The “indirect” price: the ability of an expatriate in a managerial and professional position to function requires multiple communication with employees, customers and local suppliers, and is limited by the language barrier and intercultural gaps. Many global companies have tried to overcome this problem by sending employees of Chinese origin (Chinese speaking) to work in China, but it turned out that the gaps between them and the local employees are difficult to bridge as well (as expressed by one of them “I understand what they say – but I do not understand why they say it”).

Another attempt was sending workers from Hong Kong to China.
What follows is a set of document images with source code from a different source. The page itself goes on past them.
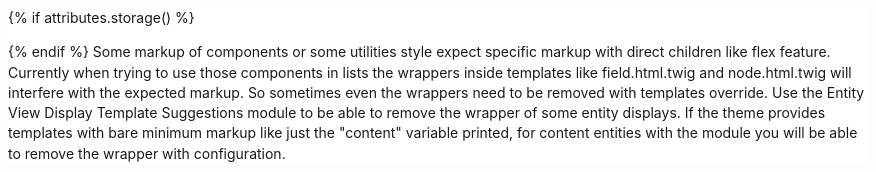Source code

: {% if attributes.storage() %}
</div>
{% endif %}
Some markup of components or some utilities style expect specific markup with direct children like flex feature. Currently when trying to use those components in lists the wrappers inside templates like field.html.twig and node.html.twig will interfere with the expected markup. So sometimes even the wrappers need to be removed with templates override.
Use the Entity View Display Template Suggestions module to be able to remove the wrapper of some entity displays. If the theme provides templates with bare minimum markup like just the "content" variable printed, for content entities with the module you will be able to remove the wrapper with configuration.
Here, too, it is not a simple option: Hong Kong employees are often not fluent in the Mandarin dialect (the dialect spoken in the relevant areas in China) and encountered opposition from the local employees (who feel an aversion to Hong Kong residents for not sharing their fate during the difficult years under the Communist regime).



An analysis of the Chinese labor market trends indicates a worsening lack of manpower in top management, managerial and professional positions. this is in addition to ever-increasing wage costs that will match the salary levels in Hong Kong and Singapore in a few years. The Chinese market is characterized by increasing competition for suitable manpower and the highest personnel turnover percentage, which damage the output of global companies and will require large investments in training and recruitment. This important data may be a key consideration in the decision of a company to establish operations in China in the coming years.